The meal I acknowledge was good—though how good is hard to say. The neutral tones, the gliding waiters, the sense of being in a temple to food and drink without knowing very much about food and drink, all combined to put me into a kind of stupor. We had opted for the 80 Euro lunch (i.e., no wine), which on consideration seemed like a mistake - if you’re going to splurge on a three-star meal, you might as well wash the damage down with a few classes of bubbly. On the other hand, I was pretty spaced out without the wine, and with it I might very well have floated away.

I can report that there were three principal courses (though I may not be counting right): a ravioli with foie gras for my husband and a soup with truffles for me, followed by a crunchy fish (sea bass possibly) for me and a duck with figs for my husband. Then came a small slab of brie with raisins, and dessert, a kind of apple tart made with wafer cookies, followed in conclusion by a platter of complimentary petit fours, balancing the complimentary cheese puffs that began the meal. Each course was noteworthy in its presentation. The fish in particular was arranged on my plate with some matchstick vegetables in a shape that evoked either a log cabin or a Mies van der Rohe box, depending upon your architectural mood.

Between courses, Robert Downey Jr. glided in, always on the left, to refill our water glasses, or insert a “sharing plate” between my husband and my dishes, while Ed Norton scraped away the crumbs that had accumulated on the tablecloth, replaced a roll from which a bite had been taken, or refolded a napkin.

The atmosphere was one of sepulchral calm, though there was a flurry of activity toward the end of the meal.

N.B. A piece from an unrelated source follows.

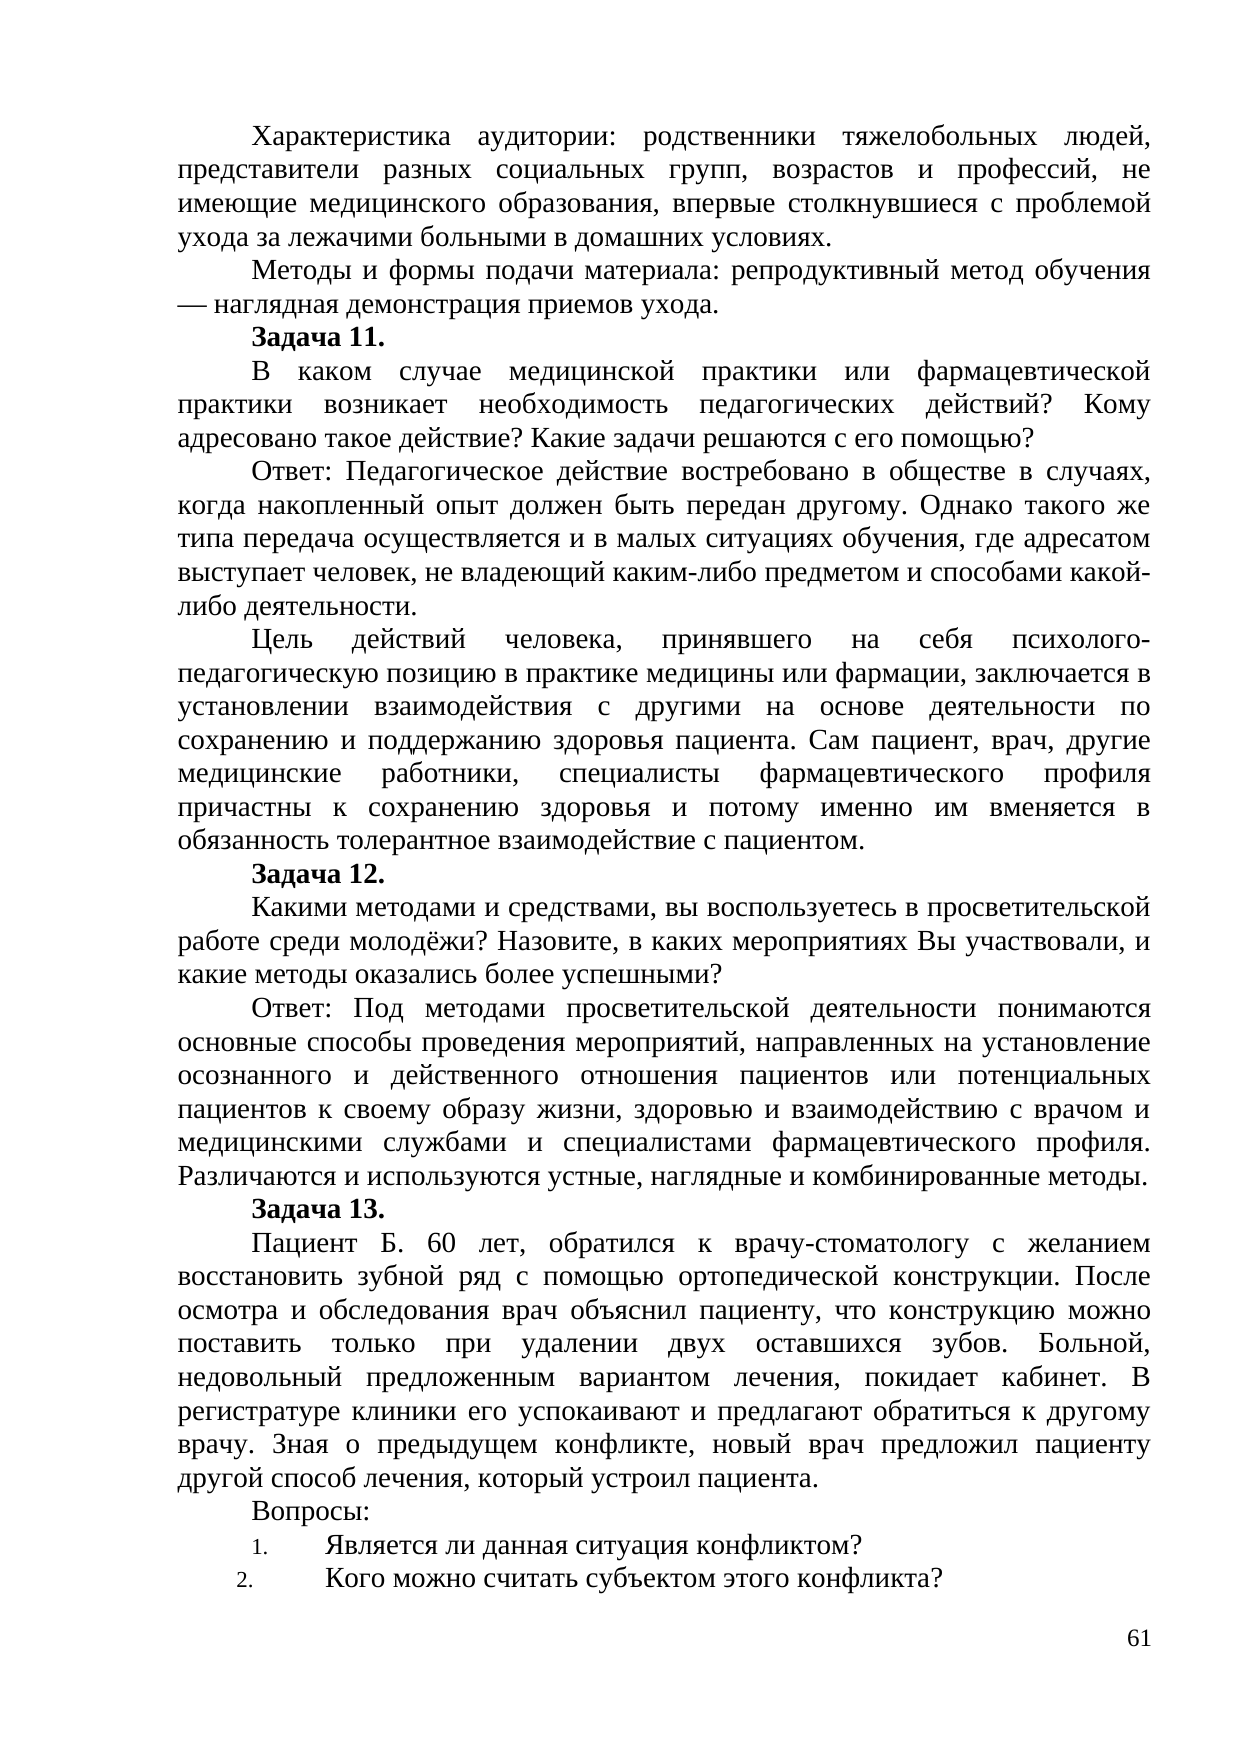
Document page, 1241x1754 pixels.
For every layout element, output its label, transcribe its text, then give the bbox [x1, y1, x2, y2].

By now, our room was full, but suddenly a table appeared out of nowhere and was set with startling alacrity just as an elegant couple strode in. They were dressed in a vaguely equestrian style. She was on her cell phone, which would have been verboten for any normal mortal in this gastronomic temple, but in this case, neither Maurice Chevalier nor Robert Downey Jr. saw fit to interfere. Examining these privileged late arrivals, I noted their resemblance to the Duke and Duchess of Windsor (he of the abdicated crown) and felt certain that they would have been this illustrious couple had the Duke and Duchess not been dead.

The entire lunch lasted about two hours. With wine, it probably would have lasted three. This seems to me to explain the conundrum of why it is that the French eat practically all the time and gain no apparent weight: they are spreading the food out over a very long period and thereby diluting its effect. I would even postulate that the amount of energy involved in the elaborate and protracted ceremony of a fine French meal ends up burning more calories than it consumes, thus turning eating into a form of aerobic exercise (which makes sense, since the French have a horror of any other sort of exercise).  I will say that by the time we left Taillevent, I was exhausted.

After we paid the bill, I removed my pocketbook from its chair, and the maître d' took back the jacket from my husband. He promised, in genial Maurice Chevalier fashion, that he would have it ready for our next visit (I feel sure he was taught this line at the American hotel management school). Looking back, the whole thing feels like a dream. I suppose that’s what it means to eat in a three-star restaurant: there’s a sense of smoke and mirrors. Unfortunately, our bank account doesn’t do smoke and mirrors. It deals in reality: 160 Euros worth.